* **Seu objetivo**
Reescreva a parte da notícia começando em "Folha de Londrina" e terminando em "do Brasil (CeCafé).", substituindo "sequenciamento" por "mapeamento".

* **Trecho da página**
--------------------------------------------------

Notícia

Folha de Londrina

Cadeia do café tem novas perspectivas

Publicado em 11 junho 2005

Por Célia Guerra

Volume de informações levantadas pelo sequenciamento do genoma do cafeeiro pode avançar pesquisa em até 20 anos

O Brasil está na liderança mundial das pesquisas do café. O mérito é do grupo de pesquisadores que realizou o sequenciamento do genoma cafeeiro. A pesquisa foi realizada através do Consórcio Brasileiro de Pesquisa e Desenvovlimento do Café (CBO&D-Café) e a Fundação de Amparo à Pesquisa do Estado de São Paulo (Fapesp). Na coordenação estava o pesquisador Luiz Gonzaga Esteves Vieira, do Instituto Agronômico do Paraná (Iapar), responsável pelo núcleo de biotecnologia do Consórcio. Na semana passada o trabalho foi premiado pelo Conselho de Exportadores de Café do Brasil (CeCafé).
Vieira explica que foram levantadas 200 mil sequências de genomas do café, sendo que 30 mil delas são expressas com as funções já conhecidas. Essas sequências são de interesse agronômico para serem utilizados na melhoria da qualidade da planta e da bebida do café brasileiro. ''Esse banco de dados é uma importante fonte de conhecimentos para que se entenda a biologia do café'', diz. O trabalho, continua o pesquisador, irá facilitar e agilizar em até 20 anos as pesquisas que buscam o melhoramento genética da planta. ''Com estas informações será possível o desenvolvimento de tecnologias apropriadas aos diferentes segmentos da cadeia produtiva do café'', destaca.
O projeto teve dois anos de duração e foram gastos R$ 6 milhões, disponibilizados pelo Ministério da Agricultura, Funcafé, Embrapa, Fapesp e instituições parceiras. O grupo já está em busca de recursos para a realização da segunda etapa do trabalho, que trata do estudo da função dos genes expressos que foram sequenciados.
De acordo com Vieira, já existem oito projetos de estudo que estão utilizando estes dados. O consórcio, ainda de acordo com o pesquisador, está custeando pesquisas relacionadas à qualidade do fruto cafeeiro, uniformização da maturação dos frutos, controle de florescimento, ampliação da resistência da planta a doenças e pragas. A exigência é que esses trabalhos sejam conduzidos por, pelo menos, duas instituições.
O trabalho teve o reconhecimento internacional, e, segundo Vieira, os pesquisadores estão sendo chamados por outros países interessados em aproveitar as informações. Por enquanto, o acesso ao banco de dados é restrito a instituições selecionadas pelo consórcio. A partir de 2006 as informações estarão abertas a outras intituições públicas e privadas.

--------------------------------------------------

* **Dados fornecidos**
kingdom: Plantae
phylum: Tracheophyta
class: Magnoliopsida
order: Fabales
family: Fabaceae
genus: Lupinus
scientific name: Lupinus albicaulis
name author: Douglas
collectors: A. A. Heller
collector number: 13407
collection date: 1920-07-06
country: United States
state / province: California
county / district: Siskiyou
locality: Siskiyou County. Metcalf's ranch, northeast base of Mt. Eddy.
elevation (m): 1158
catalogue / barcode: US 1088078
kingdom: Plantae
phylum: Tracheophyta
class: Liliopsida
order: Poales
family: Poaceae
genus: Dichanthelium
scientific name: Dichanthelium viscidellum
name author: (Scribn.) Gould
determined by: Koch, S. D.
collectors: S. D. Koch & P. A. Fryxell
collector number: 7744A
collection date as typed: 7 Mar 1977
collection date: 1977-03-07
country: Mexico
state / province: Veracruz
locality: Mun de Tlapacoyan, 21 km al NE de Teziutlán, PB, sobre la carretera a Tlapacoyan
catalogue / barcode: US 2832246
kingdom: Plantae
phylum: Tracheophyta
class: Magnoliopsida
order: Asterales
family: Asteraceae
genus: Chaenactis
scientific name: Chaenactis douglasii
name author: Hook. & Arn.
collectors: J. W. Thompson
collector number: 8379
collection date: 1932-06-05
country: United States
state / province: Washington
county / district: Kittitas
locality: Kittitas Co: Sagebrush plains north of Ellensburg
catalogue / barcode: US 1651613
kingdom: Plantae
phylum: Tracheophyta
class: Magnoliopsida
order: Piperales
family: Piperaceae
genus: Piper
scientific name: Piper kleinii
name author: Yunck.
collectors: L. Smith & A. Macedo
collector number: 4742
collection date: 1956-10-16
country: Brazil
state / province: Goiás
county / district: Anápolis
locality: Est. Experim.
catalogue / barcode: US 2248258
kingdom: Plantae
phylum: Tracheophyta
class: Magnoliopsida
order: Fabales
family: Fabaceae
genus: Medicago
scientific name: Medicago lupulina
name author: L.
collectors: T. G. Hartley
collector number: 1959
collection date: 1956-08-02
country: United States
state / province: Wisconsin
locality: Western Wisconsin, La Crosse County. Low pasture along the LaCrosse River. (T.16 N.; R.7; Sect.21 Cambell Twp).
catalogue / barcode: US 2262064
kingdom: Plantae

--------------------------------------------------

* **Resposta do exercício**
Folha de Londrina

Cadeia do café tem novas perspectivas

Publicado em 11 junho 2005

Por Célia Guerra

Volume de informações levantadas pelo mapeamento do genoma do cafeeiro pode avançar pesquisa em até 20 anos

O Brasil está na liderança mundial das pesquisas do café. O mérito é do grupo de pesquisadores que realizou o mapeamento do genoma cafeeiro. A pesquisa foi realizada através do Consórcio Brasileiro de Pesquisa e Desenvovlimento do Café (CBO&D-Café) e a Fundação de Amparo à Pesquisa do Estado de São Paulo (Fapesp). Na coordenação estava o pesquisador Luiz Gonzaga Esteves Vieira, do Instituto Agronômico do Paraná (Iapar), responsável pelo núcleo de biotecnologia do Consórcio. Na semana passada o trabalho foi premiado pelo Conselho de Exportadores de Café do Brasil (CeCafé).